La noche era fría.
Pero mis pensamientos estaban aún más helados.
Estábamos en casa.
Mi mamá dormía. Percy también.
Y yo simplemente no podía cerrar los ojos.
Extrañaba a Natali.
Sentía que, si dormía… ella se borraría un poco más de mi memoria.
—¿Estás despierta? —Steve apareció en la puerta de mi cuarto, con esa voz bajita que me mata.
Asentí sin hablar.
Él se acercó, se sentó en el borde de la cama y me tomó la mano.
—¿Te puedo abrazar?
—Siempre —le dije.
Y fue como si en ese segundo… el mundo se callara.

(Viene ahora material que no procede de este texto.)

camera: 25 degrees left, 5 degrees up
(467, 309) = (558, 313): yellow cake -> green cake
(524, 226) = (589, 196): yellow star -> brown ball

Él se recostó a mi lado, y yo me giré para abrazarlo fuerte. Puse mi cabeza en su pecho, escuchando su corazón.
Ese sonido me calmaba como una canción.
Como si fuera la única música que mi alma podía soportar.
—Te amo —susurró.
—Yo también, Steve. Más de lo que crees.
Nos miramos.
Y supe que necesitaba ese beso.
No uno cualquiera.
Uno que me dijera “no estás sola”.
Uno que me prometiera que, aunque el mundo se rompiera en mil pedazos, él iba a estar ahí recogiendo los restos conmigo.
Y así fue.
Nos besamos.
Despacito.
Con ternura.
Con esa paz que solo el verdadero amor da.
Y cuando me acarició el rostro, sus dedos rozando mi mejilla como si tuviera miedo de lastimarme, me tembló todo por dentro.
—Eres mi regalo, Mariana. A veces me siento tan indigno de ti…
—Steve —le interrumpí, tocando su pecho—, tú eres mi estándar. Si tú no existieras, yo estaría perdida.
Se quedó en silencio.
Pero sus ojos hablaban.
Me miraban como si yo fuera su universo entero.
Nos quedamos así, abrazados, respirando el uno al otro.
Y por primera vez desde la muerte de Natali… me dormí sin miedo.
"Me enamoré del chico que ora conmigo, que no me deja llorar sola, que conoce mis peores miedos… y aún así, me mira como si yo fuera lo más valioso del mundo. Steve… gracias por existir."